# Data for this task

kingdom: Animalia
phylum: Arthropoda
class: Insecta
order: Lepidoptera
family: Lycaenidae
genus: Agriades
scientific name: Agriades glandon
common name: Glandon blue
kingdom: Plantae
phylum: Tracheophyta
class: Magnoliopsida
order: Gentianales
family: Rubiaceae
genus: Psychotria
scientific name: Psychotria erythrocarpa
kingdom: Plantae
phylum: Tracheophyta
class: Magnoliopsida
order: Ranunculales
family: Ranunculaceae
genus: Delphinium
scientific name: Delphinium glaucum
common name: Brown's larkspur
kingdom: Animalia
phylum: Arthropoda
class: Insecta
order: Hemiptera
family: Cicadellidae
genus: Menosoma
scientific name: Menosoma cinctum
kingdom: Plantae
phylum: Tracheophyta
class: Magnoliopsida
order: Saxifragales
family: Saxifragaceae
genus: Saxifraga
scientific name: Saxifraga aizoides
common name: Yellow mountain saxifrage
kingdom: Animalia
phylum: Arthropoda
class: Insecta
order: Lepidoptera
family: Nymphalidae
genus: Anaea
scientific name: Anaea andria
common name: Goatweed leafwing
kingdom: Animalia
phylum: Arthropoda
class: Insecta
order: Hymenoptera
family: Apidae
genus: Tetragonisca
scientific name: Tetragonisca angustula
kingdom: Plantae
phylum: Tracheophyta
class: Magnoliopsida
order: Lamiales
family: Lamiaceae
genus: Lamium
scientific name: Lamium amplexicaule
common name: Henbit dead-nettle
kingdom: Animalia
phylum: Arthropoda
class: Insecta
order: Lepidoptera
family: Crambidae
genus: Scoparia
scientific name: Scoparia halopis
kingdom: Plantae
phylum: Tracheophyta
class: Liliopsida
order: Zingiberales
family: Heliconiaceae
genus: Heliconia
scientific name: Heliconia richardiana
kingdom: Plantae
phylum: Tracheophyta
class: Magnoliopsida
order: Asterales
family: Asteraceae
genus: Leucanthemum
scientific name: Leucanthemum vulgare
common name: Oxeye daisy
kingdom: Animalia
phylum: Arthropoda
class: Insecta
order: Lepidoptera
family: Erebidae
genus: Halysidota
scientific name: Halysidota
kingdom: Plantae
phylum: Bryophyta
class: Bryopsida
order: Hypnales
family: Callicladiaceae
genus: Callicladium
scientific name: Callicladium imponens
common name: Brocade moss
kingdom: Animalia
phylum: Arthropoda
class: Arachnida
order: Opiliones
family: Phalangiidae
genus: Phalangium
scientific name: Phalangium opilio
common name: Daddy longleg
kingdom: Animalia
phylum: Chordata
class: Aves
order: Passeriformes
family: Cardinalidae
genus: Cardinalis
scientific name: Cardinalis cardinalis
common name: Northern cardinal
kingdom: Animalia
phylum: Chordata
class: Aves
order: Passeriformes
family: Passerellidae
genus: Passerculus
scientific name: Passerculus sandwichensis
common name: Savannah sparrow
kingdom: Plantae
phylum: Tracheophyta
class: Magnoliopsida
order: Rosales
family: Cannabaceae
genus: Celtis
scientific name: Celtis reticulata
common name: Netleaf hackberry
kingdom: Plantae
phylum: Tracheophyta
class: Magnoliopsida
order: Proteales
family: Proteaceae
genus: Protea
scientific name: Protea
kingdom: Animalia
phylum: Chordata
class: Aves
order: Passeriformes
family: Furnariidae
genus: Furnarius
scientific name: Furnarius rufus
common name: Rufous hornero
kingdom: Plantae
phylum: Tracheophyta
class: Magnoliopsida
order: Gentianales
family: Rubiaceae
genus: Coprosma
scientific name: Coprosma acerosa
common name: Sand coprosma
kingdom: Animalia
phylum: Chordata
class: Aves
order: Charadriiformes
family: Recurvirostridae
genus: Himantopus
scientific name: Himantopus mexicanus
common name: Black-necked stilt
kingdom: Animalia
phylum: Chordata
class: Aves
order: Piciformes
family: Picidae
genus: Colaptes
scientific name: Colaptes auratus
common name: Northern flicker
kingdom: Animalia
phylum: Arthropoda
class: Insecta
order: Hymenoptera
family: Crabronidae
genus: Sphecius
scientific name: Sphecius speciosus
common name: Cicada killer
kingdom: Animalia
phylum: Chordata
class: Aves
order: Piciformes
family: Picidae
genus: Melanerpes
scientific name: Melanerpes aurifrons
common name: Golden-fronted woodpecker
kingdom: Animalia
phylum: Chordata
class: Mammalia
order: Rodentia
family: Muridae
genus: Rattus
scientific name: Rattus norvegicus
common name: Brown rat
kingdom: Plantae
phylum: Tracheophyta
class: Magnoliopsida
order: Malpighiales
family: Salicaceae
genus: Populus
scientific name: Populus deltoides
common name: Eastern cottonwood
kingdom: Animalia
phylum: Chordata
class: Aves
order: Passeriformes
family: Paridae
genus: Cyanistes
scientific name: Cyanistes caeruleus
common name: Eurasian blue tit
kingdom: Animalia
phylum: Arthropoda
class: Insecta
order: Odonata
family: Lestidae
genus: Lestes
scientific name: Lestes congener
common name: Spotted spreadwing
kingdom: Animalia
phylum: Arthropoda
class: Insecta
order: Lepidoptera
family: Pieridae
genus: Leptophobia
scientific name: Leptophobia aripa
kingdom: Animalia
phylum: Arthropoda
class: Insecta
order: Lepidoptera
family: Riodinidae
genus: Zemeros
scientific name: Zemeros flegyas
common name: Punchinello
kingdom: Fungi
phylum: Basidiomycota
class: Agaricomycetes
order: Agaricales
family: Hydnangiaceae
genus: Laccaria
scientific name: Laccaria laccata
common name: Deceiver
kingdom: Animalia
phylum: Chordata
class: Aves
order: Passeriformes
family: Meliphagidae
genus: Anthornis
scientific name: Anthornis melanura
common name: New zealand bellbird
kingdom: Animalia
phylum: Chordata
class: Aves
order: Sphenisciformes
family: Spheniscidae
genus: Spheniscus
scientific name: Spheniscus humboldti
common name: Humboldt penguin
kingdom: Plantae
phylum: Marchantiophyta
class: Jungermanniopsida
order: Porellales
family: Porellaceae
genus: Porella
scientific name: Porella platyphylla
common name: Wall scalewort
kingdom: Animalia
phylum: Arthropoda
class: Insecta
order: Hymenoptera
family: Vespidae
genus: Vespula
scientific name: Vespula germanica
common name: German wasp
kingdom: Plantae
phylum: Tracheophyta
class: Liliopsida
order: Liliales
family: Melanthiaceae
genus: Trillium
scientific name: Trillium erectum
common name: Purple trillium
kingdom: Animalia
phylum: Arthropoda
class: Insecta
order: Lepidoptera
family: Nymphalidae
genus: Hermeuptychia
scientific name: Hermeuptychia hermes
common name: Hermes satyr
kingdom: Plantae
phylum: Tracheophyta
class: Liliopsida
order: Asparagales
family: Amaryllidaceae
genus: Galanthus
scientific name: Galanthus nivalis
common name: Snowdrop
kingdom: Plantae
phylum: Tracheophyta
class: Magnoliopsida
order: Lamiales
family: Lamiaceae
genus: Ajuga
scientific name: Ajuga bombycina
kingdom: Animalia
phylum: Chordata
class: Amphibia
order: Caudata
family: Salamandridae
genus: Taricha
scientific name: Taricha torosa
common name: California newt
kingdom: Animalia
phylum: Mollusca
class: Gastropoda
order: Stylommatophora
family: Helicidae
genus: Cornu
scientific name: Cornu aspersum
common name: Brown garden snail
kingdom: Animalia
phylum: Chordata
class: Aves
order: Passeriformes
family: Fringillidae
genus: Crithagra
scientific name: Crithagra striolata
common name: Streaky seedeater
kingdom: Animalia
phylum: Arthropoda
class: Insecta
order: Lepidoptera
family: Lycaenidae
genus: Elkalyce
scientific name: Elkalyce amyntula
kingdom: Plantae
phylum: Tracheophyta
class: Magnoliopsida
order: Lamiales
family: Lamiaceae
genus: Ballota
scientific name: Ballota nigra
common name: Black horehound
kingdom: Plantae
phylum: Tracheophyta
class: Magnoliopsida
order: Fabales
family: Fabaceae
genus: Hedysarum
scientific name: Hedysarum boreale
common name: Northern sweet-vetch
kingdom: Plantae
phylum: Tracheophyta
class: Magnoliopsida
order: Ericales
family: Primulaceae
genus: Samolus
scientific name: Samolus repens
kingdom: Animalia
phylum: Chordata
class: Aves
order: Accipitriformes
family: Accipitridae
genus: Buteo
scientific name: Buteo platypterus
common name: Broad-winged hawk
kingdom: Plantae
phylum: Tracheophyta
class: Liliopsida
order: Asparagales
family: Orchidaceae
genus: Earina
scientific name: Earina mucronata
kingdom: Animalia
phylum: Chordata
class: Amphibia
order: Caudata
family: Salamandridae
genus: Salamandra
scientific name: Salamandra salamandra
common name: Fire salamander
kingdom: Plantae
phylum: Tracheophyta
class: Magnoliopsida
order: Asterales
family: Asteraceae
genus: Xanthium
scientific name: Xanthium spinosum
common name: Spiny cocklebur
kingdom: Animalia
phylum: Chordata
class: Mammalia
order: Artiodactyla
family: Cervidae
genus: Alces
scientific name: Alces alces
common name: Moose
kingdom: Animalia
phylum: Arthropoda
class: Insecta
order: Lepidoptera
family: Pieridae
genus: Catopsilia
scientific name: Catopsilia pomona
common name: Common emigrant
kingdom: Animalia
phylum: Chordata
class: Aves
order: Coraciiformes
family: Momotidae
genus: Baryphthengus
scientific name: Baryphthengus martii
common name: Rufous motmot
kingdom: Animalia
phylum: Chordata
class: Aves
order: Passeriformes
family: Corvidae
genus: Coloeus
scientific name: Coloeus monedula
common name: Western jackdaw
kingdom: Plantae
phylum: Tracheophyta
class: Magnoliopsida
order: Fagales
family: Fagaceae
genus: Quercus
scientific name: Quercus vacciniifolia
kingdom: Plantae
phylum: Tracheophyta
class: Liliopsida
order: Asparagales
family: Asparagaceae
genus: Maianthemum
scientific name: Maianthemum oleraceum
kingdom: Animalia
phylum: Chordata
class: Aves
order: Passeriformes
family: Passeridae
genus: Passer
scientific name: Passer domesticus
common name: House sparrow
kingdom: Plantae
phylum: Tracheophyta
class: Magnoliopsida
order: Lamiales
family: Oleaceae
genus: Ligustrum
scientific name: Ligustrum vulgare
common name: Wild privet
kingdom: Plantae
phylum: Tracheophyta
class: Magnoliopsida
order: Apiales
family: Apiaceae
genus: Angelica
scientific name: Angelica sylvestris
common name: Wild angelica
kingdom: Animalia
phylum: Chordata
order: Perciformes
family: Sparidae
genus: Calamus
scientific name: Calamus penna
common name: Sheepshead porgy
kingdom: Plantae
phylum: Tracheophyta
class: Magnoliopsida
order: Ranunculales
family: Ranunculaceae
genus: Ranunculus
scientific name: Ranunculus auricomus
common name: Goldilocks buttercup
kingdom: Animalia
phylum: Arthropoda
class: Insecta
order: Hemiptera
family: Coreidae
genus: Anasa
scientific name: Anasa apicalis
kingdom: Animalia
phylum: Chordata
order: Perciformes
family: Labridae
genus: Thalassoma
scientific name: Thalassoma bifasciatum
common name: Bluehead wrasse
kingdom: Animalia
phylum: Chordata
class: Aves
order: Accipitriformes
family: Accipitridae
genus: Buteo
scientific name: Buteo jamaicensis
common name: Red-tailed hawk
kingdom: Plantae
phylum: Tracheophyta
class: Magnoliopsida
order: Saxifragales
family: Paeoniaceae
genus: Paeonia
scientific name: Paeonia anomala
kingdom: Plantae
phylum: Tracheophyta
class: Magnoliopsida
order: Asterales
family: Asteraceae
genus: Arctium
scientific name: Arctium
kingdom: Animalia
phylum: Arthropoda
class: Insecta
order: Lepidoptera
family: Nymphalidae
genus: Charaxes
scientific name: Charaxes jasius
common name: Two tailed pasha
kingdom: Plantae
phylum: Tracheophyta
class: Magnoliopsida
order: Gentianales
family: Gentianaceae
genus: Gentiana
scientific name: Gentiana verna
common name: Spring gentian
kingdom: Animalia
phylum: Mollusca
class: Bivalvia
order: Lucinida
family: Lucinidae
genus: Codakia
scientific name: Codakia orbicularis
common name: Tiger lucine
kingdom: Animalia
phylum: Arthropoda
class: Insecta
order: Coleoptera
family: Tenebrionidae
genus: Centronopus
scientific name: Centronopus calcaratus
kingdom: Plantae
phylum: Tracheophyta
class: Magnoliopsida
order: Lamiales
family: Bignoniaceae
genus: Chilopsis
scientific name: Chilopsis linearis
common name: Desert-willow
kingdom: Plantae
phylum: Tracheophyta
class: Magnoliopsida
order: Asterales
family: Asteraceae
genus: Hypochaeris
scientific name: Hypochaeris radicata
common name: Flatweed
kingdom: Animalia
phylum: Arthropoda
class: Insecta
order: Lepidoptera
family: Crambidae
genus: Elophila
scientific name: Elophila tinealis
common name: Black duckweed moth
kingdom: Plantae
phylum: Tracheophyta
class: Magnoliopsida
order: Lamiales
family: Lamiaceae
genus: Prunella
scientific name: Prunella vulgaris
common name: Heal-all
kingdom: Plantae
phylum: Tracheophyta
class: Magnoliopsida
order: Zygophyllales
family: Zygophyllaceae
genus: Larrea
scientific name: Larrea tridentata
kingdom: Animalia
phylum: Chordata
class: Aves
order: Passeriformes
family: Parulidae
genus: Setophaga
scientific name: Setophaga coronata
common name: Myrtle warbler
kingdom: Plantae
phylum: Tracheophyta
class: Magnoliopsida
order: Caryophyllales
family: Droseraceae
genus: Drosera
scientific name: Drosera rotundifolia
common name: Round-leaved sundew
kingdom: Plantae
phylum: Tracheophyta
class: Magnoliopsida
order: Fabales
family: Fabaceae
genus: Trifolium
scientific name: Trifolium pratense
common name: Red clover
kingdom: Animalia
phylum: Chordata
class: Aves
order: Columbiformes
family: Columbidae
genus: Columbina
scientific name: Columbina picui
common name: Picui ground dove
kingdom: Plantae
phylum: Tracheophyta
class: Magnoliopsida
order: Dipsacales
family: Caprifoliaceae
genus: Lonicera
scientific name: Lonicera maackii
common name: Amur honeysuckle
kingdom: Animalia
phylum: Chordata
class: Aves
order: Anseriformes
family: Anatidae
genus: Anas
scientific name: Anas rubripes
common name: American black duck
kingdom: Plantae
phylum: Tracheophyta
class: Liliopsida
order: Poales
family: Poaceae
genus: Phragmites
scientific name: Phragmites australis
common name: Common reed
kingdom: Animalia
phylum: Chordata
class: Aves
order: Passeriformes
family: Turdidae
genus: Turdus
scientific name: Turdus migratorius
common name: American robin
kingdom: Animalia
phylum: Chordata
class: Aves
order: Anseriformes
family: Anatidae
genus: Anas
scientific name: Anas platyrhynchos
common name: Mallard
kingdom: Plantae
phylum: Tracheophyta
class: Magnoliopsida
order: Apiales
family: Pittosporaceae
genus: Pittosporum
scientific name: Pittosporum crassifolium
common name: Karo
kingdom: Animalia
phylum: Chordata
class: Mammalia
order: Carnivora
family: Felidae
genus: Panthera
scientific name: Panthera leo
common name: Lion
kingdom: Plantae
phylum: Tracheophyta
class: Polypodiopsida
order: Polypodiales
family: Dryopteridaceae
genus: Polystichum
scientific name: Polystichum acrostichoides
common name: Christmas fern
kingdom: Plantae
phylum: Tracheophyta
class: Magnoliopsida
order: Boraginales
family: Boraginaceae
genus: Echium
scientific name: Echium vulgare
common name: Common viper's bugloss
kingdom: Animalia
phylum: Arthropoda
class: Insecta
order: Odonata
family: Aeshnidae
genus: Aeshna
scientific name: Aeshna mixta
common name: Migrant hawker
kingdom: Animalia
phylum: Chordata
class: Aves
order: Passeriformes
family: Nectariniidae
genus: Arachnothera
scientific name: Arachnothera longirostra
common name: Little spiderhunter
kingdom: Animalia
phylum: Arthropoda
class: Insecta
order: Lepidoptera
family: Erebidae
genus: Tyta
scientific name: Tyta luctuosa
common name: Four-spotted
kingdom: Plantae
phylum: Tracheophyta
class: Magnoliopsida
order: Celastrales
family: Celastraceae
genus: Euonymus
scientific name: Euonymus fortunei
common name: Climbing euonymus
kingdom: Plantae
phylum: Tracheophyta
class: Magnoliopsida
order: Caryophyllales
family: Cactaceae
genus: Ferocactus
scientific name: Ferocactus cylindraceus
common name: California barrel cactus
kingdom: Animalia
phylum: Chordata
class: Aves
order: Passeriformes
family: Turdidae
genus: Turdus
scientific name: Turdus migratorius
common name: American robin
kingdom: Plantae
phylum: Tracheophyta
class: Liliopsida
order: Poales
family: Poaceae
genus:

# Problem to solve
Copy the items from the first one through the line with "genus: Anaea", replacing "common name" with "vernacular name" and leaving everything else as it is. Give only those lines.

# Result of the exercise
kingdom: Animalia
phylum: Arthropoda
class: Insecta
order: Lepidoptera
family: Lycaenidae
genus: Agriades
scientific name: Agriades glandon
vernacular name: Glandon blue
kingdom: Plantae
phylum: Tracheophyta
class: Magnoliopsida
order: Gentianales
family: Rubiaceae
genus: Psychotria
scientific name: Psychotria erythrocarpa
kingdom: Plantae
phylum: Tracheophyta
class: Magnoliopsida
order: Ranunculales
family: Ranunculaceae
genus: Delphinium
scientific name: Delphinium glaucum
vernacular name: Brown's larkspur
kingdom: Animalia
phylum: Arthropoda
class: Insecta
order: Hemiptera
family: Cicadellidae
genus: Menosoma
scientific name: Menosoma cinctum
kingdom: Plantae
phylum: Tracheophyta
class: Magnoliopsida
order: Saxifragales
family: Saxifragaceae
genus: Saxifraga
scientific name: Saxifraga aizoides
vernacular name: Yellow mountain saxifrage
kingdom: Animalia
phylum: Arthropoda
class: Insecta
order: Lepidoptera
family: Nymphalidae
genus: Anaea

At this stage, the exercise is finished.